Calendar
The housing year
Renting and owning in Japan has a rhythm — a loud spring, an honest summer, a paperwork autumn, a planning winter. Learn the rhythm and nothing on the timeline surprises you.
January – April · The moving season
Japan's school and company year turns over in spring, so the rental market compresses into its annual rush: the most listings, the most competition, the fastest decisions, the busiest movers — peaking in late winter.
If you must move in this window, preparation beats speed: have your documents, guarantor arrangements and budget settled before you start viewing. If your dates are flexible, the months right after the rush are noticeably calmer.
May – August · The viewing months
The market breathes out after the rush — fewer rivals per room, more negotiating room on timing. Summer viewings are honest viewings: heat, humidity, sun angle and airflow show you what a floor plan really lives like.
For akiya hunters this is the season for site visits — vegetation, drainage and building condition are all at their most visible.
September – November · The paperwork season
A natural time to take stock. Owners have seen the year's tax paperwork arrive; buyers-to-be can use the quiet months to line up documents, understand the juusetsu step, and read up on the closing costs no one itemises for you.
A smaller second moving wave arrives with autumn corporate transfers — milder than spring's.
December – February · The planning season
The quietest stretch — and the best one for deciding rather than reacting: compare areas, walk neighbourhoods, and set your budget before the spring rush begins.
Japan's tax rules move on an annual reform cycle tied to the fiscal year, so figures that were true this year can change with the next one. This is why every number on SUMIKA carries an as-of date — and why we re-verify them around each turn of the fiscal year.
Institutional dates, as concepts
The specific amounts and deadlines belong to official sources and change with the tax year — so here they stay concepts, and the Money & Tax guides carry the verified detail with as-of dates.
- Fixed-asset tax follows the owner of record
- The annual fixed-asset tax is assessed to whoever is registered as the owner at the start of the calendar year, with bills arriving from spring and payable in installments. Timing a purchase or sale around the year boundary changes who receives that bill — a settlement point your judicial scrivener will prorate.
- The acquisition-tax bill arrives late
- The one-time real-estate acquisition tax is billed by the prefecture months after your purchase closes — long after the excitement has faded. Budget for it at contract time so it never reads as a surprise.

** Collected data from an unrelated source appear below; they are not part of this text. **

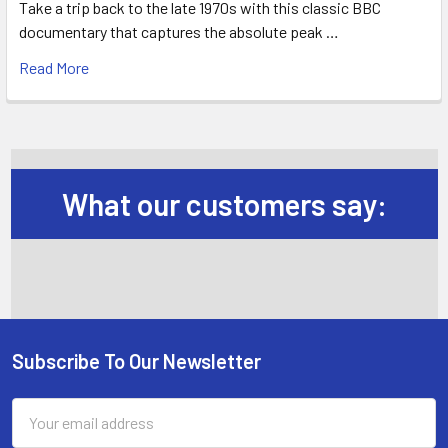
Take a trip back to the late 1970s with this classic BBC
documentary that captures the absolute peak …
Read More
What our customers say:
Subscribe To Our Newsletter
Footer
Email
Address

- Lease renewals come in cycles
- Fixed-term leases commonly run on multi-year cycles, and where renewal fees are customary they arrive with the renewal. Your lease states the cycle and the terms — the calendar's job is only to remind you the date exists.
- Rules are revised on the fiscal-year rhythm
- Tax reliefs, registration measures and housing programs are typically revised with the annual tax-reform cycle and take effect around the new fiscal year in April. When a rule that affects our guides changes, it lands in the news strip below and the affected pages get re-verified.
General information, not legal or tax advice — dates and amounts in your own case come from your contracts, your municipality and current law.